__Instructions to follow__
Collect every line of the data below that contains the string "ventricle" and copy each such line in full.

Rows taken from a segmentation dataset:
==========
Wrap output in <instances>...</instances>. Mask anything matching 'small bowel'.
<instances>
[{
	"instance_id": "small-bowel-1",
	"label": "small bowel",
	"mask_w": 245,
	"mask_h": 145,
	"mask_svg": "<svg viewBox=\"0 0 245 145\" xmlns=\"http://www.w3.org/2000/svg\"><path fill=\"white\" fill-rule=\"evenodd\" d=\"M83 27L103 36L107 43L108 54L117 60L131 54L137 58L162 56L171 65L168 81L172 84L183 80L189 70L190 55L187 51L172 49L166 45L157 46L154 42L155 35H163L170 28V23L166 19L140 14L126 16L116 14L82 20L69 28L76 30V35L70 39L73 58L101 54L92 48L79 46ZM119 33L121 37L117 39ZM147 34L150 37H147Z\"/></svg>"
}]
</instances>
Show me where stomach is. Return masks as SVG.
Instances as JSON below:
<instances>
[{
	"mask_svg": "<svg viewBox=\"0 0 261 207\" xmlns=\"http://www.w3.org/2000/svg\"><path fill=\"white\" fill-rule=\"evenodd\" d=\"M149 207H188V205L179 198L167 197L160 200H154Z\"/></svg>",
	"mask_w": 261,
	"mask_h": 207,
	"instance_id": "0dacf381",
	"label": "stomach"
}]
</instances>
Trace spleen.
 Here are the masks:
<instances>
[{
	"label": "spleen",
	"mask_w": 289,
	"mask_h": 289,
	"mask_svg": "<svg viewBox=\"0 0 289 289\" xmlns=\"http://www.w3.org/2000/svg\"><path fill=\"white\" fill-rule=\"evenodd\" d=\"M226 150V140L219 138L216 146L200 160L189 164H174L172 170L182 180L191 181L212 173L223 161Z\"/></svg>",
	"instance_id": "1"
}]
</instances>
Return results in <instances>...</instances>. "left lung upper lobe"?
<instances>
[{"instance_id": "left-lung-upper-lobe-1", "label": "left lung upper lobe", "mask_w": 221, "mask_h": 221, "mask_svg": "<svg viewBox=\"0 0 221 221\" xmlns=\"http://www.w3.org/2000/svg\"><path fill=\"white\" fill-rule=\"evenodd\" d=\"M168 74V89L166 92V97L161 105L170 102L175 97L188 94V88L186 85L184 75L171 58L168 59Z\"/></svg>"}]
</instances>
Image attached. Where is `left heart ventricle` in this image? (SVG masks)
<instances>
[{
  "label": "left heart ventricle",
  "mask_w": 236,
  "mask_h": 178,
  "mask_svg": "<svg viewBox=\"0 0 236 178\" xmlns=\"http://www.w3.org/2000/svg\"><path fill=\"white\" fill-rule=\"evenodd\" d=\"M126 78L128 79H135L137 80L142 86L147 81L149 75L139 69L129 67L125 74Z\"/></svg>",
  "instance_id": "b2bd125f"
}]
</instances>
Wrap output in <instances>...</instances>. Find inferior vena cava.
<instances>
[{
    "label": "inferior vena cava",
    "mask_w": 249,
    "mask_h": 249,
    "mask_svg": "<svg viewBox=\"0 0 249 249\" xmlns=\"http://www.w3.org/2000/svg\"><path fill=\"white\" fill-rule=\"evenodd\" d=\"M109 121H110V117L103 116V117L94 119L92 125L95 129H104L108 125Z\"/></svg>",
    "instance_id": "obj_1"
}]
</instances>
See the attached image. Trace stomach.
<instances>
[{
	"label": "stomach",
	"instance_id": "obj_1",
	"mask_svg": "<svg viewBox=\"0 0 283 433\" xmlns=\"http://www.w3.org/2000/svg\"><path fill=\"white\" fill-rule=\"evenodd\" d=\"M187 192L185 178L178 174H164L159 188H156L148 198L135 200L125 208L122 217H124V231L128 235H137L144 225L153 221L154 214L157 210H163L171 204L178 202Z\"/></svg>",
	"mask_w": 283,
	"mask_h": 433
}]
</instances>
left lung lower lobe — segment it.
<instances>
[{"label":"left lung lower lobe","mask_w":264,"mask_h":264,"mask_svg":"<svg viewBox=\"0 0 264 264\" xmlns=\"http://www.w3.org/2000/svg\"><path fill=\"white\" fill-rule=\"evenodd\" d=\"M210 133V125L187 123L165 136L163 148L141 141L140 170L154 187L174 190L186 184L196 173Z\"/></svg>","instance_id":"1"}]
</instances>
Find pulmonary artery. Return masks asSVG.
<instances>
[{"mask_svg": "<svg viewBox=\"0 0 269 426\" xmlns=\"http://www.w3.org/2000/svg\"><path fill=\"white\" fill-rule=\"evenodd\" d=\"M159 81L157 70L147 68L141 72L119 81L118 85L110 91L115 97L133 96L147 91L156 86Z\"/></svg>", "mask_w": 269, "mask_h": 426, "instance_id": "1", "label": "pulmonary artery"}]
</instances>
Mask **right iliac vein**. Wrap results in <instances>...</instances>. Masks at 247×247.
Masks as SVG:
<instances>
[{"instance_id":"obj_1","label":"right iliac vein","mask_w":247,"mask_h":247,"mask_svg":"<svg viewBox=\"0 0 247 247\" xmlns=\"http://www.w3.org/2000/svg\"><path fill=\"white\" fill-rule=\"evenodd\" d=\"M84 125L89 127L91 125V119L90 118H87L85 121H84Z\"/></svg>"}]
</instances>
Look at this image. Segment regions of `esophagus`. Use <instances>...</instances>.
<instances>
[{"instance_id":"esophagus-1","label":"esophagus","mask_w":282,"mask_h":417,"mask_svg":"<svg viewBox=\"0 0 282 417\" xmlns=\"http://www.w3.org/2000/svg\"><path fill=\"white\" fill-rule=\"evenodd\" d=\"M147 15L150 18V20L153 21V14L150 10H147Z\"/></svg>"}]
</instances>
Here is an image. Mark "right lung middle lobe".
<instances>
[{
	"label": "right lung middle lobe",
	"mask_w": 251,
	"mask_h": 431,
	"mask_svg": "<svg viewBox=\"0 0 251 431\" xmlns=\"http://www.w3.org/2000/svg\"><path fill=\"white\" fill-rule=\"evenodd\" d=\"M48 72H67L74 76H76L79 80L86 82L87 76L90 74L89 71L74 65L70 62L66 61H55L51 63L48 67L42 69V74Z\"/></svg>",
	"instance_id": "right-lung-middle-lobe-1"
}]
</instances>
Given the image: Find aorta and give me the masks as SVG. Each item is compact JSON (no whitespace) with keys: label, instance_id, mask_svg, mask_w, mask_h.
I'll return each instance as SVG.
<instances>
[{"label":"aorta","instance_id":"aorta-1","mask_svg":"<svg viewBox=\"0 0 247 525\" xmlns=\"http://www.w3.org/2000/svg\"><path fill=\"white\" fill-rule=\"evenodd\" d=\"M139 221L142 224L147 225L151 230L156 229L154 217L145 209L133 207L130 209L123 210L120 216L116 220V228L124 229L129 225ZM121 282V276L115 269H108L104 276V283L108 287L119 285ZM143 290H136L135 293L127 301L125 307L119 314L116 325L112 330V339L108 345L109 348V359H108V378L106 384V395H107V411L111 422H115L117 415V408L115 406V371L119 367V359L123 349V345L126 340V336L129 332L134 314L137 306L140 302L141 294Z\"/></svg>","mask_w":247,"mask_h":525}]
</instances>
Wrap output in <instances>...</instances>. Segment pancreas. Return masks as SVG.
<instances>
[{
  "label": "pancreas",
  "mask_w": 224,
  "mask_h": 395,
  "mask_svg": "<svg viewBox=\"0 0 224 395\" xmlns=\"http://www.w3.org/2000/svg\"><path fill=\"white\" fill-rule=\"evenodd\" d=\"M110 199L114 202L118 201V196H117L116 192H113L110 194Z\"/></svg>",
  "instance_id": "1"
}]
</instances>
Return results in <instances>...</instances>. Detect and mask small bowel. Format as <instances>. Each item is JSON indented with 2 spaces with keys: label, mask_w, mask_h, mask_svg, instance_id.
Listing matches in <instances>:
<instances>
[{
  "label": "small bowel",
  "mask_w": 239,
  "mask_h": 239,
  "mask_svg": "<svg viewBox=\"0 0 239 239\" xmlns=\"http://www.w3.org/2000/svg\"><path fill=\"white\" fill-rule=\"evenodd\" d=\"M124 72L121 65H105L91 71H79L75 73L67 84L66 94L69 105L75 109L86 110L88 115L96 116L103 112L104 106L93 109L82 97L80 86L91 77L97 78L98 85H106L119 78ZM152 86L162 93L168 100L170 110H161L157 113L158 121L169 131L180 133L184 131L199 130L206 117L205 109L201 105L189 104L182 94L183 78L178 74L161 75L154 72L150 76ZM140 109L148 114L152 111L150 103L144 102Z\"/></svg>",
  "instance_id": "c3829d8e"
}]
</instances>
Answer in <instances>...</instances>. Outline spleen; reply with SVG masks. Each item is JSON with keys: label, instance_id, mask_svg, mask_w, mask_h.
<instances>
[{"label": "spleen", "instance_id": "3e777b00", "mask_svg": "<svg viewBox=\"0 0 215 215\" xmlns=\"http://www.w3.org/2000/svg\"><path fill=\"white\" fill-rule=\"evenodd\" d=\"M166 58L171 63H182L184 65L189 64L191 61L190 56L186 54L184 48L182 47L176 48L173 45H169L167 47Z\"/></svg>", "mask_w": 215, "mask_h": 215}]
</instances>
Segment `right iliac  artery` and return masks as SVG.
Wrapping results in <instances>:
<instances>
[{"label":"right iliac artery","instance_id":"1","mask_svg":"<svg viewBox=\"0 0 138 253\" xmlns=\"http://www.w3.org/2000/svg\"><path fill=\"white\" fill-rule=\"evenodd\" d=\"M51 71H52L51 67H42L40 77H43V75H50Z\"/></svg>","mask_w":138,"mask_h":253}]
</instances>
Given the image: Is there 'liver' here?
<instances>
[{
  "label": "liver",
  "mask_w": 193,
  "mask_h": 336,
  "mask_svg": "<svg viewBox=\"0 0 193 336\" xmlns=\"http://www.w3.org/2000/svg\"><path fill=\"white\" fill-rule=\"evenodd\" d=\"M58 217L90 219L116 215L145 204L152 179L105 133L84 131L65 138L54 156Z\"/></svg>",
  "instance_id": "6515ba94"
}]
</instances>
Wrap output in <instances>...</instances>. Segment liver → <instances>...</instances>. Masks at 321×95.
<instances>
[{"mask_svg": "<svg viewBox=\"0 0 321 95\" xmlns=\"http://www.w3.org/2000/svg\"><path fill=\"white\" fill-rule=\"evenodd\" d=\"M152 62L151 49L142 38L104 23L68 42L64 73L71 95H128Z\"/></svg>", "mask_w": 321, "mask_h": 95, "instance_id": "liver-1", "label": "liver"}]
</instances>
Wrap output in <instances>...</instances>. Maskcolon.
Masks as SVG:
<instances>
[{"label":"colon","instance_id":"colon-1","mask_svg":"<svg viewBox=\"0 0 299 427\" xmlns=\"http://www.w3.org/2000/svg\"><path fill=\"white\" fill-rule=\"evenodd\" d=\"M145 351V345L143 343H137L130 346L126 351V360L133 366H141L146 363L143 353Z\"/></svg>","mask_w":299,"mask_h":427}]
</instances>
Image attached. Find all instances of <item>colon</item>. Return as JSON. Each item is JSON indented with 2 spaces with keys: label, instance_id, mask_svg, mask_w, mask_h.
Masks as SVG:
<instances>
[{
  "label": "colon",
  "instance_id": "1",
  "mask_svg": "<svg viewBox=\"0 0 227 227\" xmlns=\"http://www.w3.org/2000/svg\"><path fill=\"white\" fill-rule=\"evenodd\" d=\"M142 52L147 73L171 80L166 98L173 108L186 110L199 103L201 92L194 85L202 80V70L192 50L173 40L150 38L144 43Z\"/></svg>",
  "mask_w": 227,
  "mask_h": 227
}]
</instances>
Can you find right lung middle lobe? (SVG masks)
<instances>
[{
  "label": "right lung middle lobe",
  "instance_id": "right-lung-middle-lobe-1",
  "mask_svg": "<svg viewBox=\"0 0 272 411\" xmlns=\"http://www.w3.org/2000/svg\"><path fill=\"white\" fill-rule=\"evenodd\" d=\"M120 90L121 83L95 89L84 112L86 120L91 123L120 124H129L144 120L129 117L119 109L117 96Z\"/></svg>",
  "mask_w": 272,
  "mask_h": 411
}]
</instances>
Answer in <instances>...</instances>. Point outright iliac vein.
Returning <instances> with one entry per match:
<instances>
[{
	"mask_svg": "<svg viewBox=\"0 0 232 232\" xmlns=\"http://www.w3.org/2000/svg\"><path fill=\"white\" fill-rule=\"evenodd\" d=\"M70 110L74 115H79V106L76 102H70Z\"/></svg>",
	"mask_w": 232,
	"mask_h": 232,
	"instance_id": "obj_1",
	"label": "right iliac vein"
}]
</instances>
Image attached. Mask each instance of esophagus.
==========
__The solution__
Image attached. Where is `left heart ventricle` in this image? (SVG masks)
  "label": "left heart ventricle",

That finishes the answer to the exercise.